** EXERCISE OBJECTIVE **
As you look over the data below, please find each line where the word "linecap" appears, then copy it.

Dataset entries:
=== Section Start ===
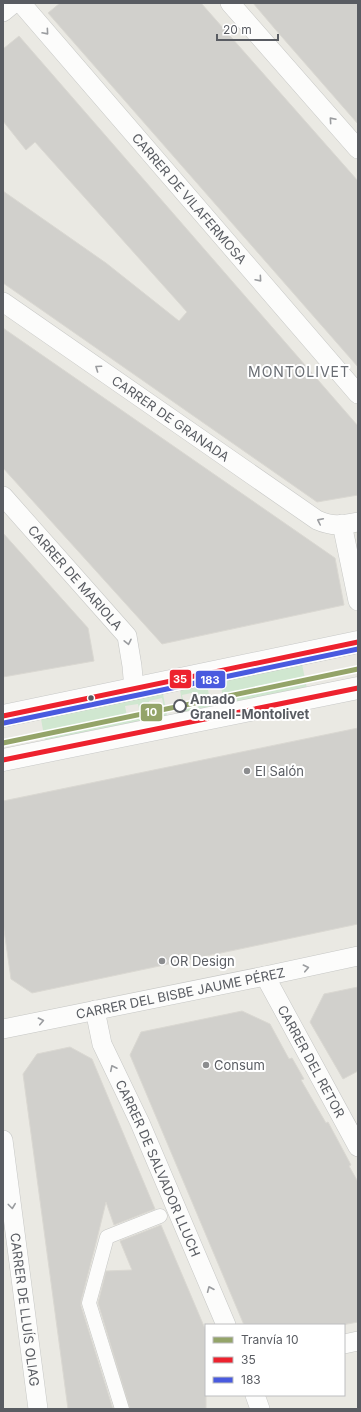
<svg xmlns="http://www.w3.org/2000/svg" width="361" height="1412" viewBox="0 0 361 1412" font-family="Inter,sans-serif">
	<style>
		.green { fill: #d0e7d0; fill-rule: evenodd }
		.building { fill: #d1d0cc; stroke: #dad8d2 }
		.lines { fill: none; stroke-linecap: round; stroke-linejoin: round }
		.pedestrian-casing { stroke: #c6c7c5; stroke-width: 15 }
		.minor-casing { stroke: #c6c7c5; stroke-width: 20 }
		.secondary-casing { stroke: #c7c8c7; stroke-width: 23 }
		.pedestrian { stroke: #fcfcfb; stroke-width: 14 }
		.minor { stroke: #fcfcfb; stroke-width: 19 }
		.secondary { stroke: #fcfcfb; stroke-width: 22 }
		.bus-1-casing { stroke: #fff; stroke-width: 8 }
		.bus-2-casing { stroke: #fff; stroke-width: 8 }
		.bus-1 { stroke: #ed222e; stroke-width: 5 }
		.bus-2 { stroke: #495adf; stroke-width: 5 }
		.tram-1-casing { stroke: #fff; stroke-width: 8 }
		.tram-1 { stroke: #94a469; stroke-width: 5 }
		.oneway { stroke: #9a9c9f }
		.bus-dot { fill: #595c62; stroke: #fff; stroke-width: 1.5 }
		.stop-dot { fill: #fff; stroke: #595c62; stroke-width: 2 }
		.poi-dot { fill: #8c8d8f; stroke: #fff; stroke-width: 1.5 }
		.labels { text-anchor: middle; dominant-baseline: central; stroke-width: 4; stroke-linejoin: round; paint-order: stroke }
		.street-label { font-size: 13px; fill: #595c62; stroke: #fff }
		.stop-label { font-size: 13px; font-weight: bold; fill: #595c62; stroke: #fff; text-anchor: start }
		.poi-label { font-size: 13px; fill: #595c62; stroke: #fff; text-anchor: start }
		.neighbourhood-label { font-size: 14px; letter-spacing: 1px; fill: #6a6e74; stroke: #fff }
		.line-badge { stroke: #fff; stroke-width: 1.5 }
		.badge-label { font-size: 11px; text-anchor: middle; font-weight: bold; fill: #fff }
	</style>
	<rect width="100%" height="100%" fill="#eae9e3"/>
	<g class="green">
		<path d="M302 664 307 689 184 713 180 690ZM221 687 224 702 211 705 208 690ZM196 692 198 707 185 709 182 695Z"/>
		<path d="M163 694 167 716 45 741 41 719ZM162 698 165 713 152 716 149 701ZM138 704 141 718 128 721 125 706Z"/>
	</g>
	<g class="building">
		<polygon points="60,3 201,3 358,181 358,367 48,13"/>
		<polygon points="253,3 358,3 358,124 275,29"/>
		<polygon points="19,36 358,426 358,495 317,502 3,283 3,191 106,263 179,321 187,312 35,142 26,150 3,121 3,49"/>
		<polygon points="3,328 335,558 344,605 162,644 3,468"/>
		<polygon points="3,533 88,628 94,661 3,677"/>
		<polygon points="358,728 358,924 32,993 11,979 3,923 3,801"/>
		<polygon points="358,987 358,1071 343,1079 310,1022 324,994"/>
		<polygon points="242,1011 270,1024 289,1059 292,1058 304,1079 301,1080 326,1123 328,1122 351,1165 349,1166 358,1182 358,1322 342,1325 244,1325 130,1055 141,1032"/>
		<polygon points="70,1047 92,1059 155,1209 114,1225 106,1202 94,1251 81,1301 81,1306 113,1409 68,1409 23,1074 37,1054"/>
		<polygon points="161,1225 206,1331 206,1409 130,1409 98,1303 106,1271 132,1270 120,1241"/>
	</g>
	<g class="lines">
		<defs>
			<polyline id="pedestrian" points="122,1409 89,1303 107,1237 160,1216"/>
			<g id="minor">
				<path id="s1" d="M21 3 358 394"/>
				<polyline points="230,3 358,149"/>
				<polyline points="3,12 14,3"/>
				<path id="s2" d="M3 302 317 520C333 527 342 525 358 522"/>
				<path id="s3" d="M3 496 127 636 132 666 134 690"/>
				<polyline points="342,524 358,601"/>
				<path id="s4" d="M265 976 358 1147"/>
				<path id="s5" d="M95 1010 102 1044 140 1123 226 1325"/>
				<path id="s6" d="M3 1029 265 976 358 956"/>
				<path id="s7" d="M3 1140 38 1409"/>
				<polyline points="344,1344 358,1341"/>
				<polyline points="255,1395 260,1409"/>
			</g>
			<g id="secondary">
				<polyline points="3,716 358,642"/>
				<polyline points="3,760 358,688"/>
			</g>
		</defs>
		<use href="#pedestrian" class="pedestrian-casing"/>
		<use href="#minor" class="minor-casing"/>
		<use href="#secondary" class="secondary-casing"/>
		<use href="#pedestrian" class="pedestrian"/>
		<use href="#minor" class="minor"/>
		<use href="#secondary" class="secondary"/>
		<defs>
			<g id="bus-1">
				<polyline points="3,716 358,642"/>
				<polyline points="3,760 358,688"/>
			</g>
			<polyline id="bus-2" points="4,723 358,649"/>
		</defs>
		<use href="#bus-1" class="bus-1-casing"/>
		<use href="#bus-2" class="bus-2-casing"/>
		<use href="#bus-1" class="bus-1"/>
		<use href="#bus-2" class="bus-2"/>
		<defs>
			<polyline id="tram-1" points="3,743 358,669"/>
		</defs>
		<use href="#tram-1" class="tram-1-casing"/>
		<use href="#tram-1" class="tram-1"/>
	</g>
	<defs><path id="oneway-chevron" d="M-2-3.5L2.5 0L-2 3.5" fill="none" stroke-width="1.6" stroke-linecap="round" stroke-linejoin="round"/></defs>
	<g class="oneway">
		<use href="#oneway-chevron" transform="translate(46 32) rotate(49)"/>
		<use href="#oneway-chevron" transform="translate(332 120) rotate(-131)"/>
		<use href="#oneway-chevron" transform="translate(259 279) rotate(49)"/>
		<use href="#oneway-chevron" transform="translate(98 368) rotate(-145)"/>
		<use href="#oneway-chevron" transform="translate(320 521) rotate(-154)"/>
		<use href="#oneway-chevron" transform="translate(128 642) rotate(78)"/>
		<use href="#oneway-chevron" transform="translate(306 968) rotate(-12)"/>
		<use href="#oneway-chevron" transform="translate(41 1021) rotate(-12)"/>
		<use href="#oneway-chevron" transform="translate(113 1068) rotate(-116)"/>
		<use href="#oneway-chevron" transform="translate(12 1206) rotate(83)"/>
		<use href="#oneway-chevron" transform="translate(210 1289) rotate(-113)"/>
	</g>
	<circle class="bus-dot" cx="91" cy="698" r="3.5"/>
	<circle class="stop-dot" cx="180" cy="706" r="6"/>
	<g class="poi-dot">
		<circle cx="247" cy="771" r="4"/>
		<circle cx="162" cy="961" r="4"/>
		<circle cx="206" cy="1065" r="4"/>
	</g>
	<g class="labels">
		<g class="street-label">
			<text stroke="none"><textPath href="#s1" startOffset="258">CARRER DE VILAFERMOSA</textPath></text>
			<text stroke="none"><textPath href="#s2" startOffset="204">CARRER DE GRANADA</textPath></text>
			<text stroke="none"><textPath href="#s3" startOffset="109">CARRER DE MARIOLA</textPath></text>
			<text stroke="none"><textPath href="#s6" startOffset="181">CARRER DEL BISBE JAUME PÉREZ</textPath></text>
			<text stroke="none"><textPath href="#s4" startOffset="97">CARRER DEL RETOR</textPath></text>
			<text stroke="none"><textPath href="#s5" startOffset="171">CARRER DE SALVADOR LLUCH</textPath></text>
			<text stroke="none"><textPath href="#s7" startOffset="171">CARRER DE LLUÍS OLIAG</textPath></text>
		</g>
		<g class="stop-label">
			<text x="190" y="699">Amado<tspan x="190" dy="15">Granell-Montolivet</tspan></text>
		</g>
		<g class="poi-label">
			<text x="255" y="771">El Salón</text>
			<text x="170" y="961">OR Design</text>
			<text x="214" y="1065">Consum</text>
		</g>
		<g class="neighbourhood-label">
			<text x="299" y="371">MONTOLIVET</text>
		</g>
	</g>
	<g class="line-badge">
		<rect x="169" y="669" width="23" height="20" rx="4" fill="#ed222e"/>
		<rect x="195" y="670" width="31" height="19" rx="4" fill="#495adf"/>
		<rect x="140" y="703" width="23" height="19" rx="4" fill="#94a469"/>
	</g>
	<g class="badge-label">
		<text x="180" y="683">35</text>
		<text x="210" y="684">183</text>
		<text x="151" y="716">10</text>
	</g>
	<rect width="361" height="1412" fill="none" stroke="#595c62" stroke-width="8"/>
	<rect x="205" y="1324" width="140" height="72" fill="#ffffff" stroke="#bdbec0"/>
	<rect x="213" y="1337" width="20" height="6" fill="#94a469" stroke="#bdbec0"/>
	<text x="241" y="1344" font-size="12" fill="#595c62">Tranvía 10</text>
	<rect x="213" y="1357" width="20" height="6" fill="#ed222e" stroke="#bdbec0"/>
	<text x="241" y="1364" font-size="12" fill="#595c62">35</text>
	<rect x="213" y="1377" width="20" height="6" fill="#495adf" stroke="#bdbec0"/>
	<text x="241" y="1384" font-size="12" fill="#595c62">183</text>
	<path d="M217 34v6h61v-6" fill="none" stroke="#595c62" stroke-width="2"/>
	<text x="223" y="34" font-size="12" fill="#595c62" stroke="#ffffff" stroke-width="3" paint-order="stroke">20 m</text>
</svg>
=== Section End ===
** EXERCISE OUTPUT **
		.lines { fill: none; stroke-linecap: round; stroke-linejoin: round }
	<defs><path id="oneway-chevron" d="M-2-3.5L2.5 0L-2 3.5" fill="none" stroke-width="1.6" stroke-linecap="round" stroke-linejoin="round"/></defs>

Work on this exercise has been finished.